Murray-Smith has taken a David Williamson ‘Dead White Males’ approach to the dialogue where each character’s inner thoughts and feelings are expressed through rhetoric that you would likely be hard pressed to find in a modern conversation. In fact, having the two younger characters seem so out of touch with modern vernacular (even amongst my most academia loving friends are you hard pressed to find someone in their 20’s use the term ‘one’ in a sentence…’one must question,’ ‘one challenges whether,’ etc), quickly made them fall into the trap of sounding quite pretentious, but also of sounding like characters with dialogue, rather than fully fledged characters before me.

Avoiding this trap, Lucy Bell is fantastic from start to finish and plays the role of Honour, and the many life stages she must seemingly represent within this 90 minute play, with precision. Her dialogue is never presented as a lecture, her emotional arc ranges appropriately from devotion to bewilderment, to anger, to acceptance and more. Bell crafts every moment she is on stage with restraint, allowing the audience to feel so deeply for her character throughout.
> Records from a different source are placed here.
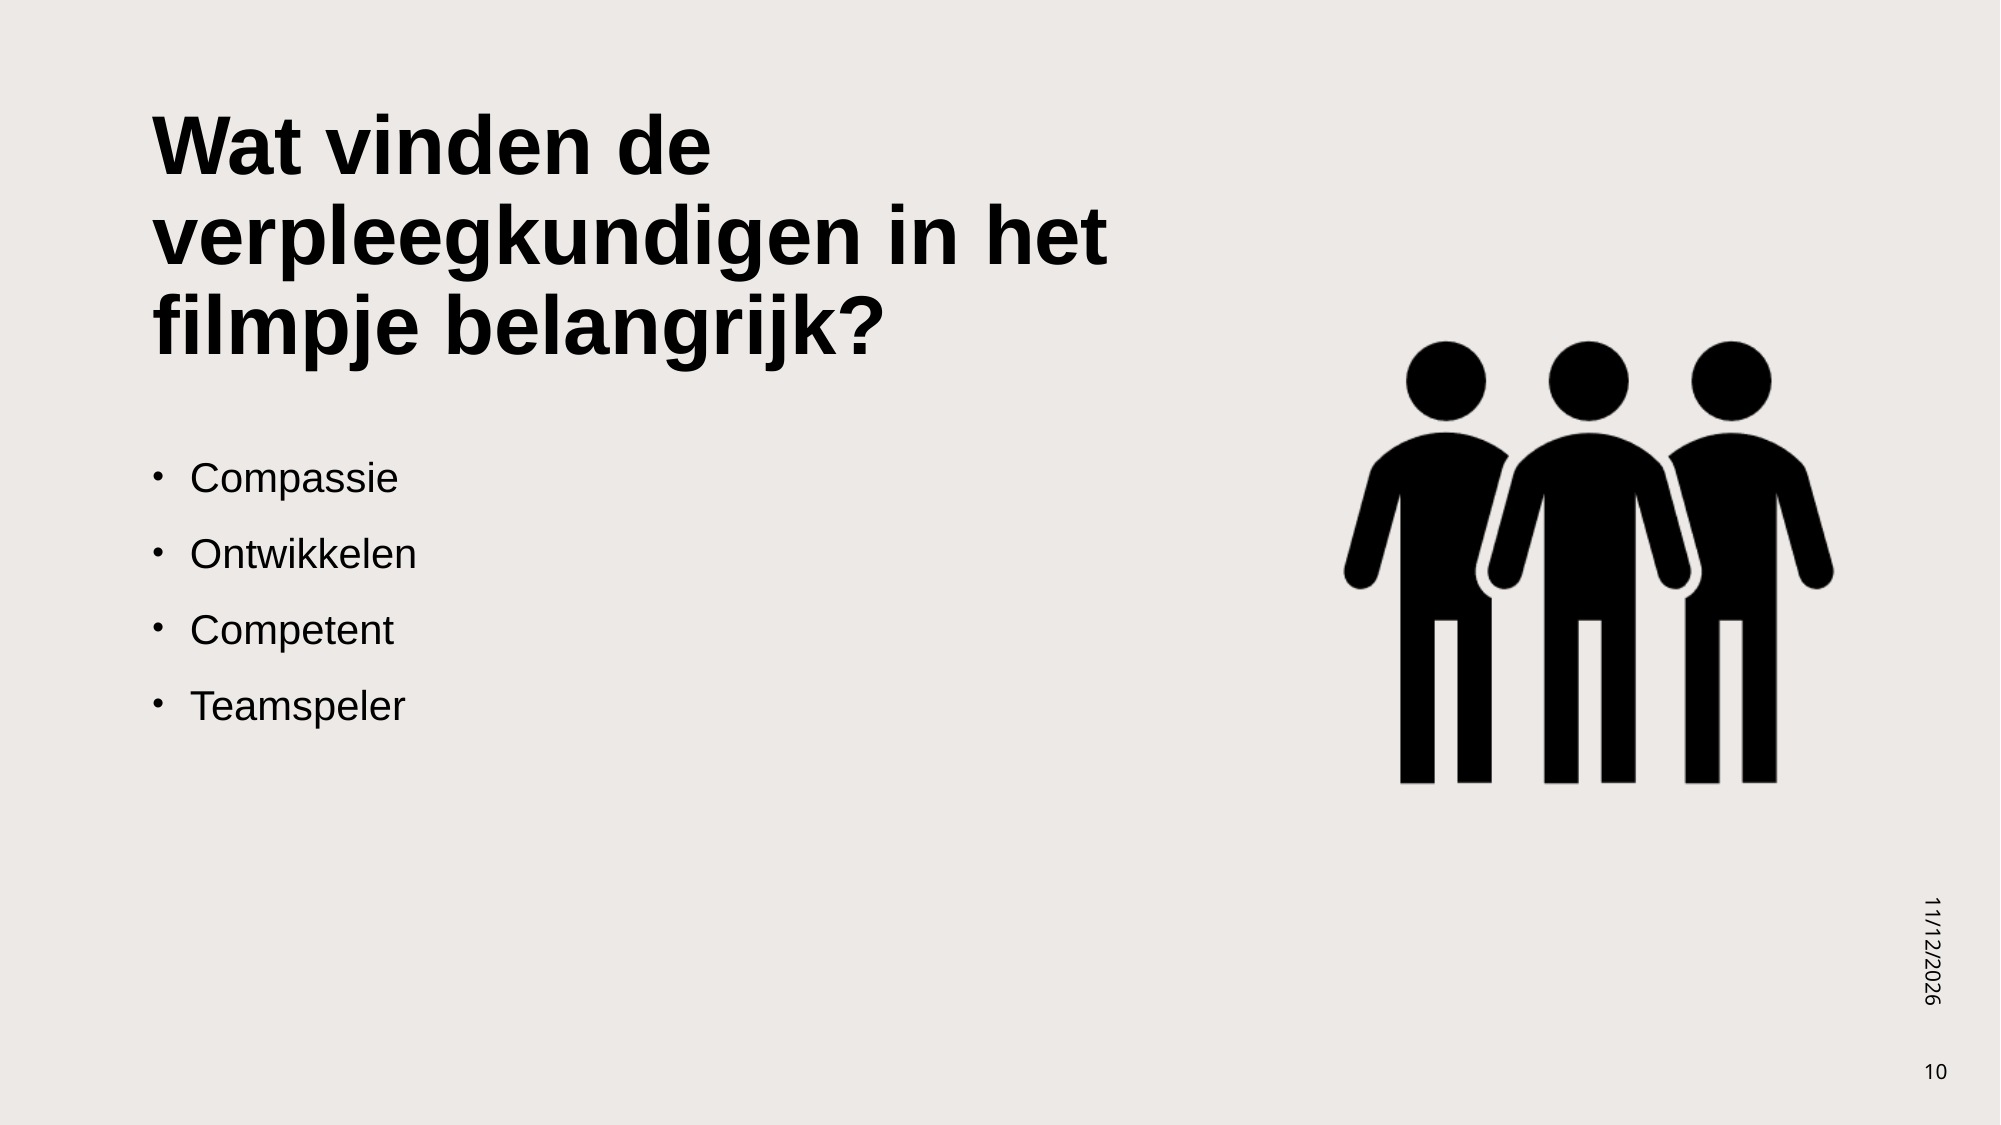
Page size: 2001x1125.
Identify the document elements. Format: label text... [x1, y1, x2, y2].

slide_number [1902, 576, 1963, 1021]
list Compassie Ontwikkelen Competent Teamspeler [137, 438, 967, 1014]
title Wat vinden de verpleegkundigen in het filmpje belangrijk? [137, 111, 1276, 380]
slide_number 10 [1888, 1042, 1983, 1103]
picture [1315, 289, 1863, 836]
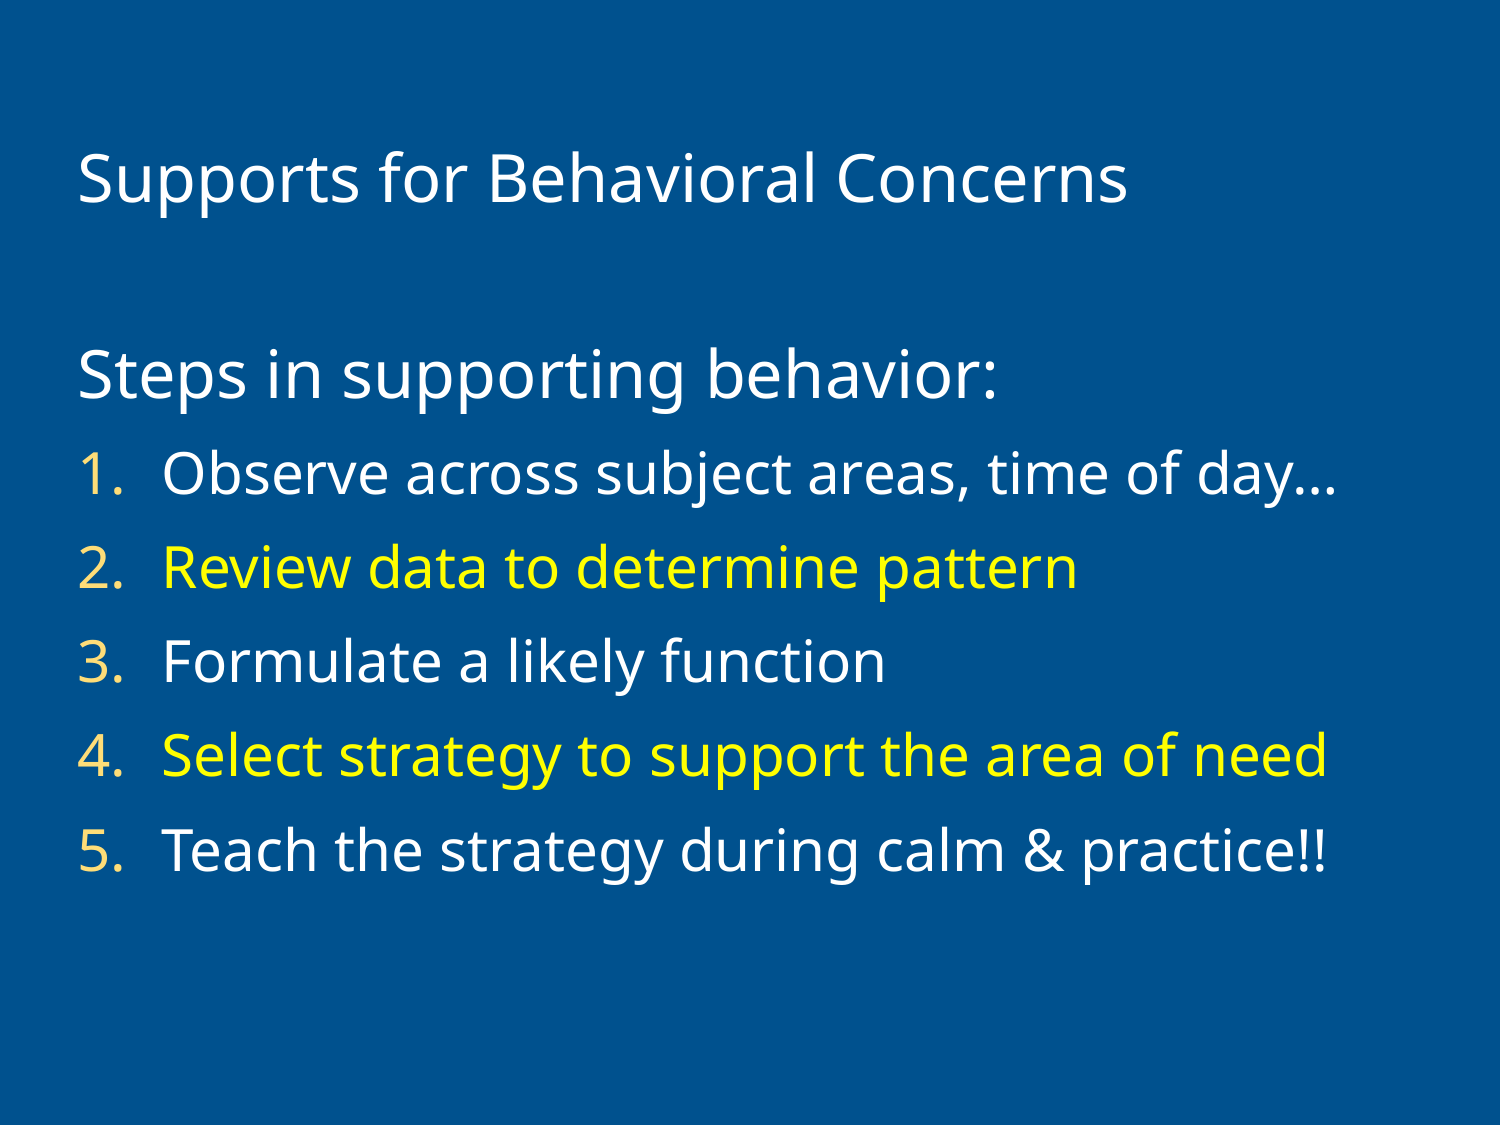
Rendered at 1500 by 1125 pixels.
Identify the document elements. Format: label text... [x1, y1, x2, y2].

title Supports for Behavioral Concerns [62, 99, 1294, 252]
list Steps in supporting behavior: Observe across subject areas, time of day… Review data to determine pattern Formulate a likely function Select strategy to support the area of need Teach the strategy during calm & practice!! [62, 275, 1475, 940]
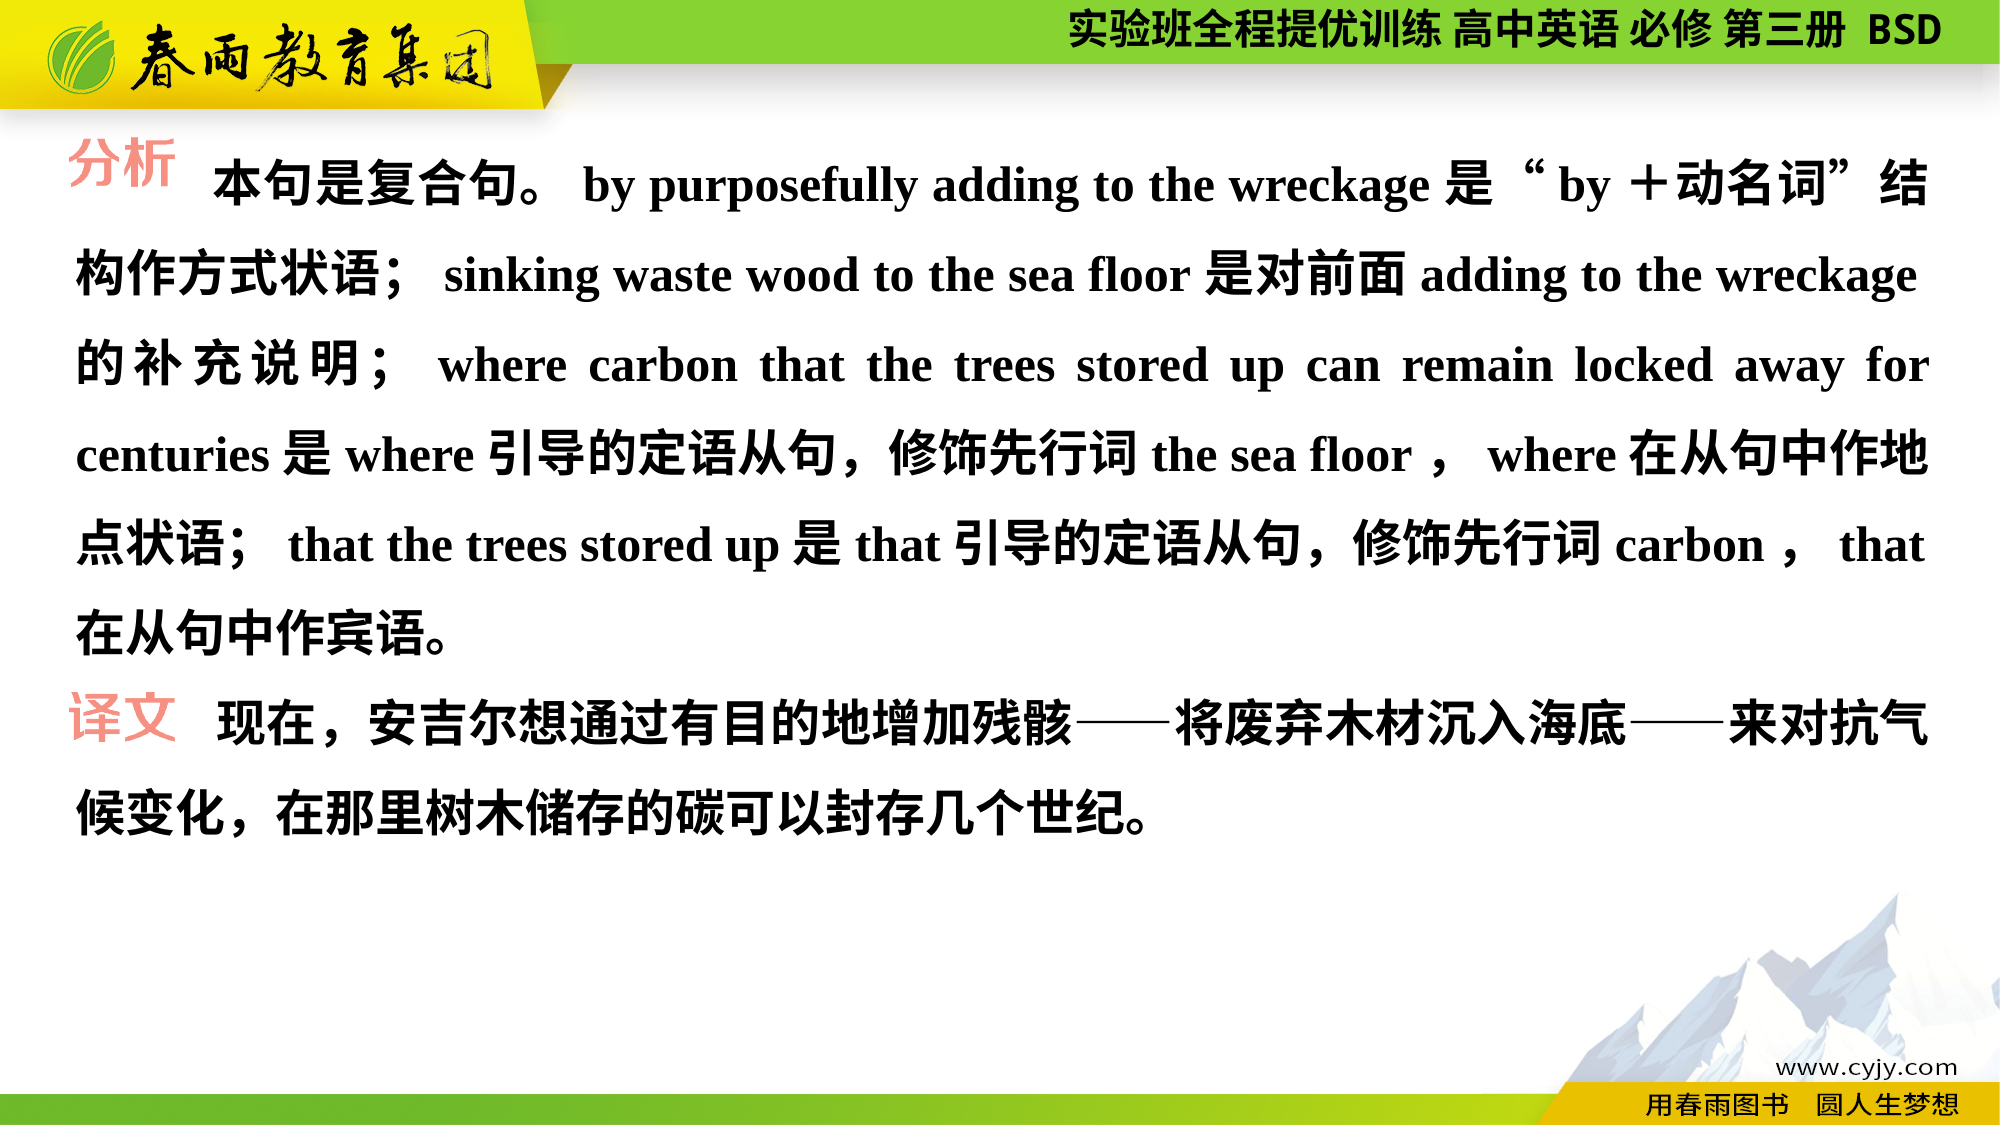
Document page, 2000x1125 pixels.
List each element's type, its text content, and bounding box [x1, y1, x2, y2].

picture [0, 0, 2000, 1125]
list 本句是复合句。by purposefully adding to the wreckage是“by＋动名词”结构作方式状语；sinking waste wood to the sea floor是对前面adding to the wreckage的补充说明；where carbon that the trees stored up can remain locked away for centuries是where引导的定语从句，修饰先行词the sea floor，where在从句中作地点状语；that the trees stored up是that引导的定语从句，修饰先行词carbon，that在从句中作宾语。 现在，安吉尔想通过有目的地增加残骸——将废弃木材沉入海底——来对抗气候变化，在那里树木储存的碳可以封存几个世纪。 [60, 113, 1945, 896]
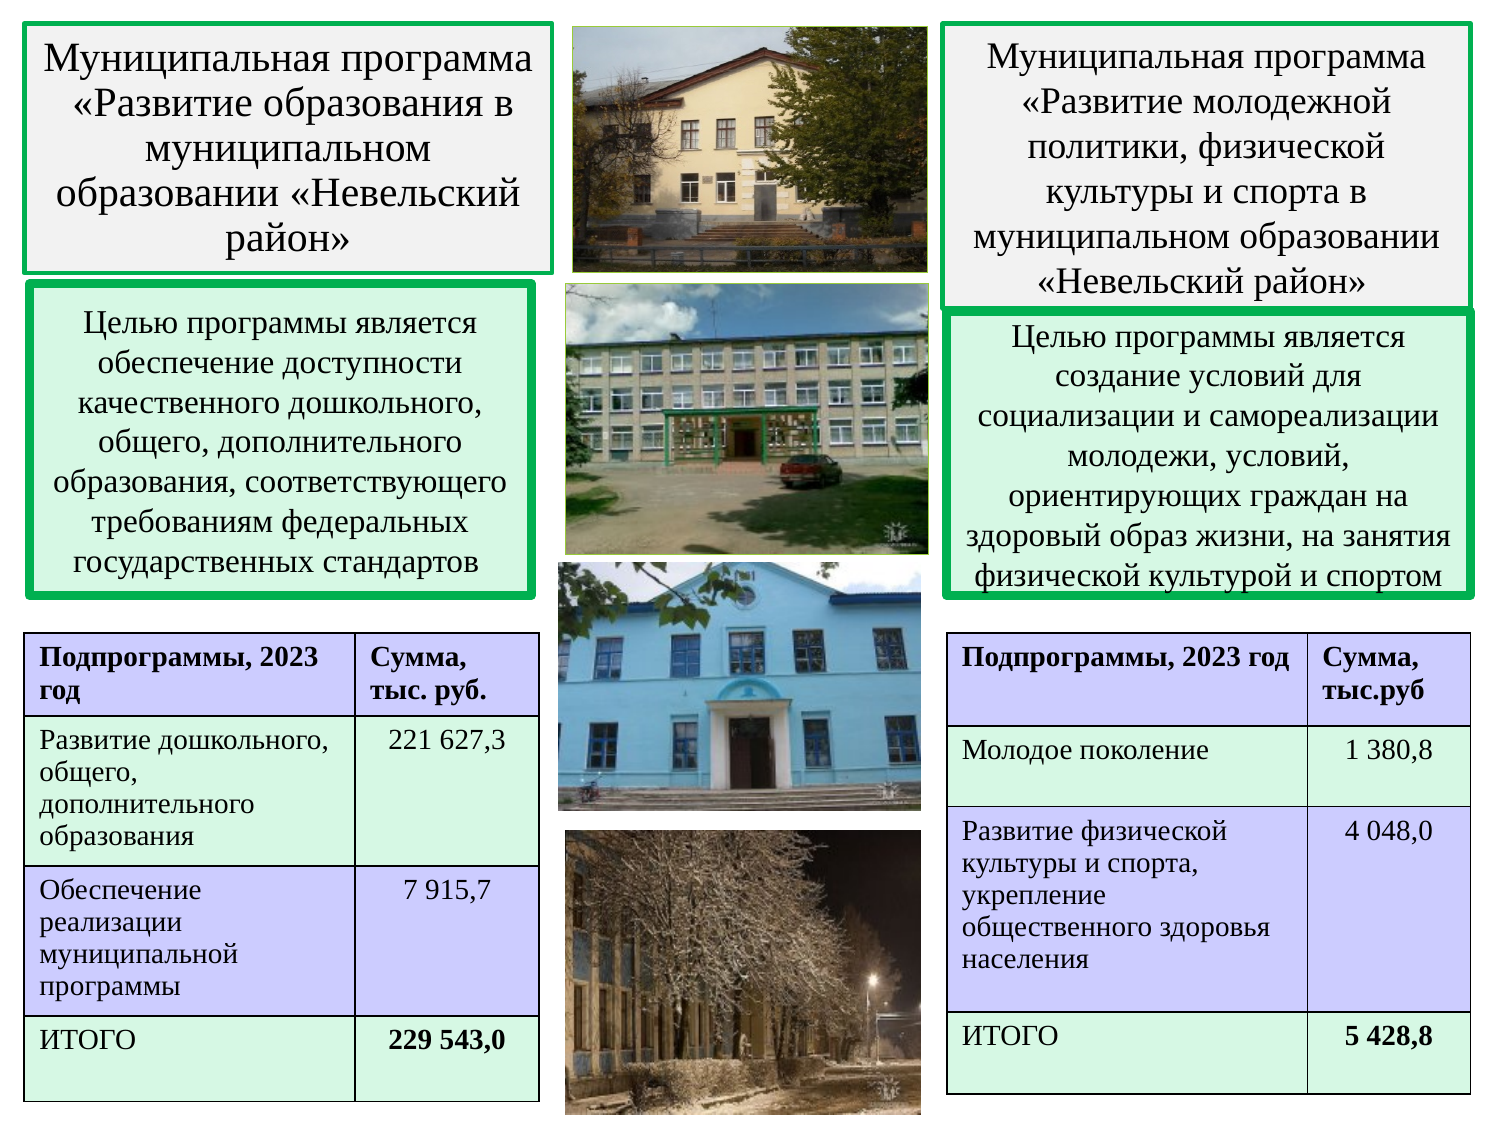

Similarly, Huw Higginson’s skill and experience absolutely come into play as he turns a rather unlikeable George into a character that you cannot simply dismiss from the beginning…you believe that he may be able to make things right, you want to believe in him because Higginson has made you like him, even if you were trying not to.


Kate Champion’s direction perhaps misguided me the most. Desperately wanting to like the show, I kept trying to re-enter the storyline, but the consistent use of blackouts just kept making me drop away again - they were so unnecessary and so distracting to the overall flow of the story. Some simple choreography, having them each move about the apartment, or a lighting change, or even just some nice blue lighting as they once again moved the same 3 furniture pieces around the space…anything, would have made the show more interesting. Champion is far from the only director using this technique at the moment and whilst it certainly has its place, again, amongst the creativity being shown on our stages at the moment, a simple ‘lights on, lights off’ approach per scene is no longer exciting or challenging enough.


What I did appreciate of Champion’s direction was the clever subtlety she expertly weaved through conversations that, in the hand’s of a lesser director, would have been shouty or angsty to the point of overkill. Here, Champion has instead instructed the delivery of these lines to be refined and restrained and allows for the dialogue to roll through instead.


Ultimately, my biggest qualm with the show was just that it was so predictable. At the conclusion of George’s monologue, Claudia enters, and truly, I would be surprised if anyone in the audience at this point had not worked out the story that would unfold for the next 90 minutes. Add to it that the structure of the performance did not change either (see black out comment above), the show quickly felt repetitive as we inched our way closer to the crux of the storyline…that we saw coming from the beginning.


I am a really big lover of the Ensemble theatre - the intimacy of the space, the different programming from the other Sydney theatres and a commitment to playwrights and story lines that they know that their audience will enjoy, the history of the space and the community feeling of creatives within it. I have been going to the Ensemble since I was in early high school and have seen some absolutely stand out pieces there, shows that have stayed with me for years - Bombshells being one of them. This one, didn’t do it for me.